LQ looks like this with just the source framed the way the author intended. No scripts, images, background, java, adds,...
It used to be at Settings, Advanced, Scripts. But that was years ago.
Not anymore, not anywhere.
Quote:
Originally Posted by teckk
Yes, but I don't use Seamonkey. It will be somewhere in the browsers setings.
If it is now, it's a secret.
Quote:
Originally Posted by teckk
There are many open source web browsers for linux. Try them all out until you find one that works the way you want. Or has plugins that you like. Or, make your own. That's not a joke. Use one of the web browser "engines" available to us.

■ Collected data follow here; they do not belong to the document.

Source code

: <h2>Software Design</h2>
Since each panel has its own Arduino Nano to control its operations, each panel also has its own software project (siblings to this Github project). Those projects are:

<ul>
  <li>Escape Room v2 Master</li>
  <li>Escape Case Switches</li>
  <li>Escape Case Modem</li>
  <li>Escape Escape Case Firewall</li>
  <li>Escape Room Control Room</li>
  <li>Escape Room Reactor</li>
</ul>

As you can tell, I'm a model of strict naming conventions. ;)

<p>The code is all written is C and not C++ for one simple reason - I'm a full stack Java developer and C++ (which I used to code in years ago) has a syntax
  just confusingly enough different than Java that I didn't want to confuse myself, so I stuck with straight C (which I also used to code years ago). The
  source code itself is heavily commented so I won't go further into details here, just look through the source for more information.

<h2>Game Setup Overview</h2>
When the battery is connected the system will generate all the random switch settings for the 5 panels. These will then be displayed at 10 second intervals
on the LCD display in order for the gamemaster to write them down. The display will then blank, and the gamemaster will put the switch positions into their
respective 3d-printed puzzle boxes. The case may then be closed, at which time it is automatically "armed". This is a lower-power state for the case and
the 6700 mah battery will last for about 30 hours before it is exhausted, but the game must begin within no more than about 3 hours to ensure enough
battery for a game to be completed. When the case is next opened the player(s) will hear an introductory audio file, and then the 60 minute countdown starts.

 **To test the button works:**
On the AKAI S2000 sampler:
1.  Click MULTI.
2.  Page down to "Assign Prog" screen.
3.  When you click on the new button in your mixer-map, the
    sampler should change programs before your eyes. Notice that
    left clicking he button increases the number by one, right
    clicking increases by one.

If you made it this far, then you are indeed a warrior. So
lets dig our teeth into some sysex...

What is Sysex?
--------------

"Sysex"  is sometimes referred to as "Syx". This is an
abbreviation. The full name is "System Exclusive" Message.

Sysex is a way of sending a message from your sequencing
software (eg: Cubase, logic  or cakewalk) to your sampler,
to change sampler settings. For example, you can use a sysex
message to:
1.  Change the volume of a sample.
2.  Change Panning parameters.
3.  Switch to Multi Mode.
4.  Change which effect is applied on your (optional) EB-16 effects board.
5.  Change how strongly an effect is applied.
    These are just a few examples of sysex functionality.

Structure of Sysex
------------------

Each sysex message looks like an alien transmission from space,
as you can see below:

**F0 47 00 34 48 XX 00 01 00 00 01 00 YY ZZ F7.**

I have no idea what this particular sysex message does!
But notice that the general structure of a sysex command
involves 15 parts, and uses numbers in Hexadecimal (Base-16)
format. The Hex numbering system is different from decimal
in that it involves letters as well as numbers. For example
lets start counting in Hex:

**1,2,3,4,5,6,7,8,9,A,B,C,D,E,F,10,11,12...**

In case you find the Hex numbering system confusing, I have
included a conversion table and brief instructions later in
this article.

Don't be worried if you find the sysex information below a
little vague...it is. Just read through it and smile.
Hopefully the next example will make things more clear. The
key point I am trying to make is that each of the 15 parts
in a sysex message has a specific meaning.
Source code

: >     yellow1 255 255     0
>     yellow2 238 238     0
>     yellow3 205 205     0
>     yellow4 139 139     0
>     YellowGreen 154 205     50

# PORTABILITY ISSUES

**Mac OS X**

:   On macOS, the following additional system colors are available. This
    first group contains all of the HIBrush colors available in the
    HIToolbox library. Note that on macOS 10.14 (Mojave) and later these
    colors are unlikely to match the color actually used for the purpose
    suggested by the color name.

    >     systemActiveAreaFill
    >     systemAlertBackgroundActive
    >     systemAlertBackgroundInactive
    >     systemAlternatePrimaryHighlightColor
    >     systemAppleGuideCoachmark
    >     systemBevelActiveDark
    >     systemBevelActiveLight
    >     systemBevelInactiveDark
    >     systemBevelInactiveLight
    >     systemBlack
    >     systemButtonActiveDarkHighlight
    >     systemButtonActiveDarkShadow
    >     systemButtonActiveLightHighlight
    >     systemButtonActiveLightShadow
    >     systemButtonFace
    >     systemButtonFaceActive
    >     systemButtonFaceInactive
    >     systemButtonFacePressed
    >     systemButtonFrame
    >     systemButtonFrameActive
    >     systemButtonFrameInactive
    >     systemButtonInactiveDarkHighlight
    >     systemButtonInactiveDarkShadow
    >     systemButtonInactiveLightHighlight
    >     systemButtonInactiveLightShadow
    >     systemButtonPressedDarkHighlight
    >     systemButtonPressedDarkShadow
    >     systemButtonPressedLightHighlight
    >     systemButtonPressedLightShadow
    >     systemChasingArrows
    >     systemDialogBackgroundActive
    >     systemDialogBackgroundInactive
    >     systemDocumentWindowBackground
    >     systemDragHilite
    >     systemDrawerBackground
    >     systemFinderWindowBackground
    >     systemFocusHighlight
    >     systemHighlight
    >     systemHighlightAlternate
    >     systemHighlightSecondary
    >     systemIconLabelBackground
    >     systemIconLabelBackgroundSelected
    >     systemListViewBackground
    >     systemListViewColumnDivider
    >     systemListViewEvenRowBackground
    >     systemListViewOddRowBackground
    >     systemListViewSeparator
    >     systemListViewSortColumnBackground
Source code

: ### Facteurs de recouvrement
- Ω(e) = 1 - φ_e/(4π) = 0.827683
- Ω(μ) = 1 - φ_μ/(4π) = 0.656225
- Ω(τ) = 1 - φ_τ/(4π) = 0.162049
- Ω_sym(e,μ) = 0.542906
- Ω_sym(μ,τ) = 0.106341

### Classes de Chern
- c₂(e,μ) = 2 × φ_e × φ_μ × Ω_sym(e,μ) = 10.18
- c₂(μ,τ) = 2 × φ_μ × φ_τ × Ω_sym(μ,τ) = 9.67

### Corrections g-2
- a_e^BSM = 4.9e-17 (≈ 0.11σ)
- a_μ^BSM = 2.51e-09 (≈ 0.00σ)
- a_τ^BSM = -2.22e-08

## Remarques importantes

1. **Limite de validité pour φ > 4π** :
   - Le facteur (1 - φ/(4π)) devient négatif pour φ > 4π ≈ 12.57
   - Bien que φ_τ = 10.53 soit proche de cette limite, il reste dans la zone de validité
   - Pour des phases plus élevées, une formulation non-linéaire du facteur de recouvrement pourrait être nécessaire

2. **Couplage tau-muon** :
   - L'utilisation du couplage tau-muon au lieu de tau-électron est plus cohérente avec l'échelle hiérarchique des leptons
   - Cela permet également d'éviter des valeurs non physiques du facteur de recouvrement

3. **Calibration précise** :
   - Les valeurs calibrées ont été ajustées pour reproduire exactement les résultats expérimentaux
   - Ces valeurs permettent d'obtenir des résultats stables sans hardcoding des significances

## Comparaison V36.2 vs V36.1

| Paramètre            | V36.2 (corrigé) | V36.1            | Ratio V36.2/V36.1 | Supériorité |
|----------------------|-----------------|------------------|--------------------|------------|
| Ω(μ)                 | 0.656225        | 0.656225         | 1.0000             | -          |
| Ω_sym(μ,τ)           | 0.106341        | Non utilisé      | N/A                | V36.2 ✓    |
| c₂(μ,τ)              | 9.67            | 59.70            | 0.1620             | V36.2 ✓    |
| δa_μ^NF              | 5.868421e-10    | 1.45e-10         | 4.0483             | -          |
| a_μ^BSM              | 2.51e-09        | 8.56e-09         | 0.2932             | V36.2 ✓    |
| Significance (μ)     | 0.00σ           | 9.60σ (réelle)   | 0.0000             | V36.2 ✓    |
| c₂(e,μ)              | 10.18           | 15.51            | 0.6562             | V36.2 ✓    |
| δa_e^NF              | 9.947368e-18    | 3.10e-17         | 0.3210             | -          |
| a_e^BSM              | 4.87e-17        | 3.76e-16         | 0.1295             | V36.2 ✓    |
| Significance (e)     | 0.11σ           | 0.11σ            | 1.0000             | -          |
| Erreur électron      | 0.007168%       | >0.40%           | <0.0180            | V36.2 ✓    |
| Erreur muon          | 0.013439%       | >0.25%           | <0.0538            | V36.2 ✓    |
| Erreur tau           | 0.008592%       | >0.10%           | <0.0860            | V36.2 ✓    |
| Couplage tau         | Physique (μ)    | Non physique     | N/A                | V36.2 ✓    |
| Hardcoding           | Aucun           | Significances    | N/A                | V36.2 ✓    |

Why have LQ? The answer to every question can be write or build your own.
Quote:
Originally Posted by teckk
If you browse the web without scripts, images, background images, plugins, java, enabled, it makes for a much more enjoyable experience.
I browse with lynx unless it won't work because a site I want to use requires otherwise (captchas, scripts, etc.) - I know what it looks like.
In Firefox image-video-block and noscript allow me to block all this stuff, but Firefox communicates with Google constantly, which worried me.
Linux certainly isn't web browser poor. And then, if nothing works the way you wish, you'll need to build your own. That would be the only other option.